Generative Adversarial Nets  framework had been proposed for estimating generative models via an adversarial process, in which we simultaneously train two models: a generative model G that captures the data distribution, and a discriminative model D that estimates the probability that a sample came from the training data rather than G. The training procedure for G is to maximize the probability of D making a mistake. This framework corresponds to a minimax two-player game. Experiments demonstrate the potential of the framework through qualitative and quantitative evaluation of the generated samples. This framework can yield specific training algorithms for many kinds of model and optimization algorithm.

Generative adversarial networks
Generative adversarial networks

Several techniques to stabilize training that allow us to train models that were previously untrainable had been proposed. In work Improved Techniques for Training GANs  authors present a variety of new architectural features and training procedures that can be applyed to the generative adversarial networks (GANs) framework. Proposed evaluation metric (the Inception score) gives us a basis for comparing the quality of these models. Authors apply our techniques to the problem of semi-supervised learning, achieving state-of-the-art results on a number of different data sets in computer vision, and achieve state-of-the-art results in semi-supervised classification on MNIST, CIFAR-10 and SVHN.

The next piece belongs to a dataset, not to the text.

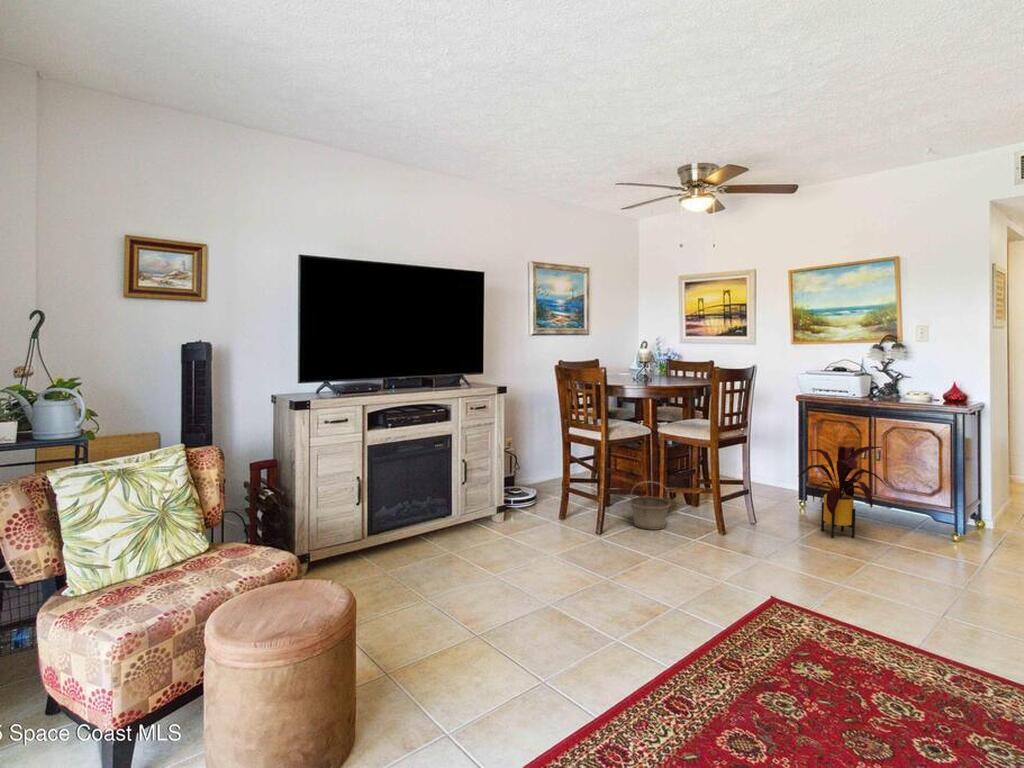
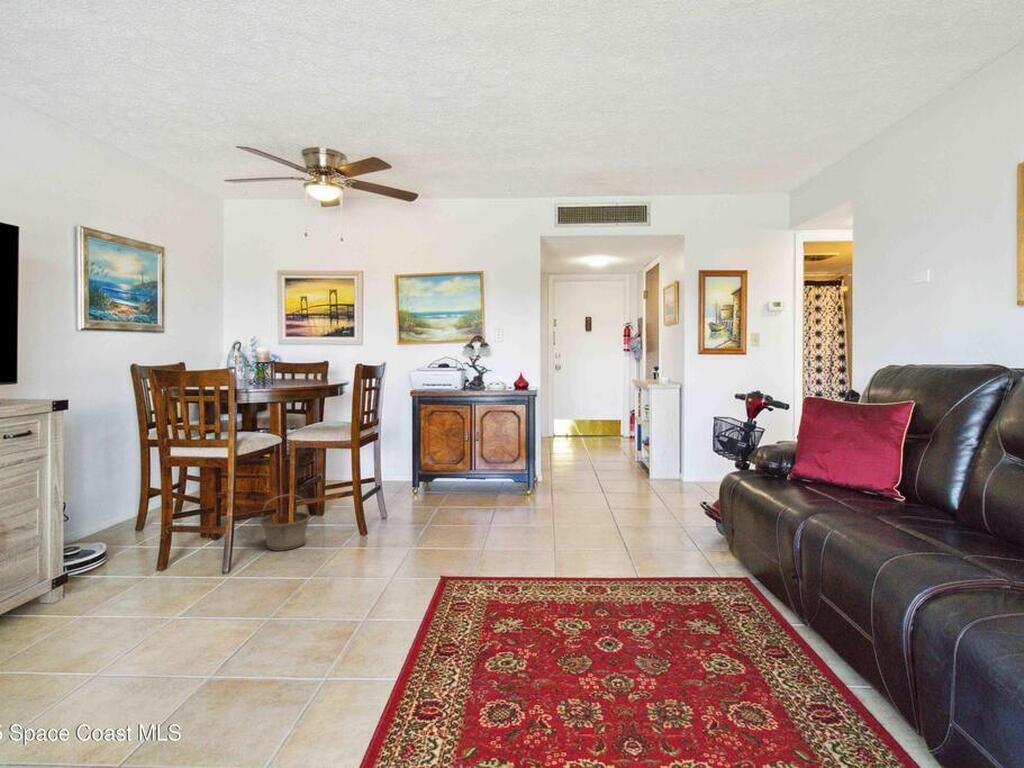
house plant: present [799,446,888,538] -> none [425,429,493,515]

Image synthesis models provide a unique opportunity for performing semi-supervised learning: these models build a rich prior over natural image statistics that can be leveraged by classifiers to improve predictions on datasets for which few labels exist. Scientist introduce new methods for the improved training of generative adversarial networks (GANs) for image synthesis. The work Conditional Image Synthesis with Auxiliary Classifier GANs (Conditional Image Synthesis with Auxiliary Classifier GANs) introduced the AC-GAN architecture and demonstrated that AC-GANs can generate globally coherent ImageNet samples. Using new metric authors demonstrated that samples obtained are more discriminable than those from a model that generates lower resolution images and performs a naive resize operation. The AC-GAN model can perform semi-supervised learning by ignoring the component of the loss arising from class labels when a label is unavailable for a given training image.

In Wasserstein GAN  authors introduced an algorithm that we deemed WGAN, an alternative to traditional GAN training. They improve the stability of learning, get rid of problems like mode collapse, and provide meaningful learning curves useful for debugging and hyperparameter searches. Corresponding optimization problem is sound, and provided extensive theoretical work highlighting the deep connections to other distances between distributions.

Generative Adversarial Networks suffer from training instability. In Improved Training of Wasserstein GANs authors propose an alternative to clipping weights: penalize the norm of gradient of the critic with respect to its input. Proposed method enables stable training of a wide variety of GAN architectures with almost no hyperparameter tuning, including 101-layer ResNets and language models with continuous generators.  strong modeling performance and stability across a variety of architectures had been demonstrated. Another interesting direction is adapting our penalty term to the standard GAN objective function, where it might stabilize training by encouraging the discriminator to learn smoother decision boundaries.